Stored data entries:
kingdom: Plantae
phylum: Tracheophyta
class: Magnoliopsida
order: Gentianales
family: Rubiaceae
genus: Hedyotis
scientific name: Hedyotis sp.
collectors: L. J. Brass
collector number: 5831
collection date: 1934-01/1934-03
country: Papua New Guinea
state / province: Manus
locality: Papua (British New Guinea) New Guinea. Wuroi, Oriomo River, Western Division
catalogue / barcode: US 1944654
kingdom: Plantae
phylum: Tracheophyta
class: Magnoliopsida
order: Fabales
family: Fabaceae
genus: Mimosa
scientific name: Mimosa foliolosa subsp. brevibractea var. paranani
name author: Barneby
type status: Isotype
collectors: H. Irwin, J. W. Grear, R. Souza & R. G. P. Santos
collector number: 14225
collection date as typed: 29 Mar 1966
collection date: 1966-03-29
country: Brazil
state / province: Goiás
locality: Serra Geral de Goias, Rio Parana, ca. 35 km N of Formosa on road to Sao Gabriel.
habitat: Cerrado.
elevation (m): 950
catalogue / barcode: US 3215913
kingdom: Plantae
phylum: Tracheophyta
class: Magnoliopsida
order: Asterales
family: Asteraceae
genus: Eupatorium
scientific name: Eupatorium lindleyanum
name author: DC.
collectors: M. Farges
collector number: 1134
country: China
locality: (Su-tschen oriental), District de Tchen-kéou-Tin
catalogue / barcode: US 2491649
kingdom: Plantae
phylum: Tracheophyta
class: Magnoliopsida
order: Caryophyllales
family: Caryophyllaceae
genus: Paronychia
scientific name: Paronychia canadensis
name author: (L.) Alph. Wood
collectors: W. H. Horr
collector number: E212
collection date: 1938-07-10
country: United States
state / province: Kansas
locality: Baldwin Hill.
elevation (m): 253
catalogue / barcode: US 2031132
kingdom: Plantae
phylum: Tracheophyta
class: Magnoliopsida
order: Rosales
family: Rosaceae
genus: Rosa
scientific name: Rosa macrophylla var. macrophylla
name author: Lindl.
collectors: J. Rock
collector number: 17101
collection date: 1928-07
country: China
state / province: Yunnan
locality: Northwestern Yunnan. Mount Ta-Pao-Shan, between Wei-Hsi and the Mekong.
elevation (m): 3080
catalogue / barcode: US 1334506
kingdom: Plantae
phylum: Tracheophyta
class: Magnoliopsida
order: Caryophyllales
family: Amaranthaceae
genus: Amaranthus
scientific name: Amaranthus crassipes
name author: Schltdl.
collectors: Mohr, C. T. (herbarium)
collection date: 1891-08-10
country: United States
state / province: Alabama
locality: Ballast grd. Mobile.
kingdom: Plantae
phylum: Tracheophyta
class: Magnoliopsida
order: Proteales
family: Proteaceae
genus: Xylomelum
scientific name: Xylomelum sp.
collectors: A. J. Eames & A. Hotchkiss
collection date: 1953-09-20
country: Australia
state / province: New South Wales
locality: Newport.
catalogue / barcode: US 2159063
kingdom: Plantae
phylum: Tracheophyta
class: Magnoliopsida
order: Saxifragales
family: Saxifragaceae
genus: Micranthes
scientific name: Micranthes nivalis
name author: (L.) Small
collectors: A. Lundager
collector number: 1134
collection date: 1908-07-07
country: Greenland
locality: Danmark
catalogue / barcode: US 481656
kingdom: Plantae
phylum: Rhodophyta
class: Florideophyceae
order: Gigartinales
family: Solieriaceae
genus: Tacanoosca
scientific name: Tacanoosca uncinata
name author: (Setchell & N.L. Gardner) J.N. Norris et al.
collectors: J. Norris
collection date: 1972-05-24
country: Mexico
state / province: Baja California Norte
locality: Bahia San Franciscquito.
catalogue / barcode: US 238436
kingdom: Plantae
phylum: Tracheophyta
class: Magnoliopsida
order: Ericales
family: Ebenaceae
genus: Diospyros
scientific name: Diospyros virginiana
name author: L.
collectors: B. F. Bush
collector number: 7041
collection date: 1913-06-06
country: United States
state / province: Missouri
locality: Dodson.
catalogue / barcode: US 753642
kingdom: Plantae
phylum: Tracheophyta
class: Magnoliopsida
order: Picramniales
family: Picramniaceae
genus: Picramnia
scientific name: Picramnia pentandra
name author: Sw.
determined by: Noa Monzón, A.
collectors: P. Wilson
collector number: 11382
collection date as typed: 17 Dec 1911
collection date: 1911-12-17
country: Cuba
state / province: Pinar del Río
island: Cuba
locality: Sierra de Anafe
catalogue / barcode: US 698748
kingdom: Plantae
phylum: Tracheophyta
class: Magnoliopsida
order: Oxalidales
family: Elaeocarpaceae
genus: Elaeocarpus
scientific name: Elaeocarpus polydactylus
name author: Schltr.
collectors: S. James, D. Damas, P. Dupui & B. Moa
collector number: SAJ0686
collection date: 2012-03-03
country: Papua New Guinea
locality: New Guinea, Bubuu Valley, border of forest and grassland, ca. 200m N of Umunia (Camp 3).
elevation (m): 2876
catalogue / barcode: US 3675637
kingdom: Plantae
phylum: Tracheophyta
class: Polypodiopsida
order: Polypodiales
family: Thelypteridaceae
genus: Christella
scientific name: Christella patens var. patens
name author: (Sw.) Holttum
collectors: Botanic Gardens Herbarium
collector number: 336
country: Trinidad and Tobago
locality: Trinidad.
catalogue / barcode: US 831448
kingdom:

AIM:
Reproduce the entries from their beginning through the line containing "state / province: Manus", substituting "nation" for "country" and leaving everything else unchanged.

RESULT OF THE EXERCISE:
kingdom: Plantae
phylum: Tracheophyta
class: Magnoliopsida
order: Gentianales
family: Rubiaceae
genus: Hedyotis
scientific name: Hedyotis sp.
collectors: L. J. Brass
collector number: 5831
collection date: 1934-01/1934-03
nation: Papua New Guinea
state / province: Manus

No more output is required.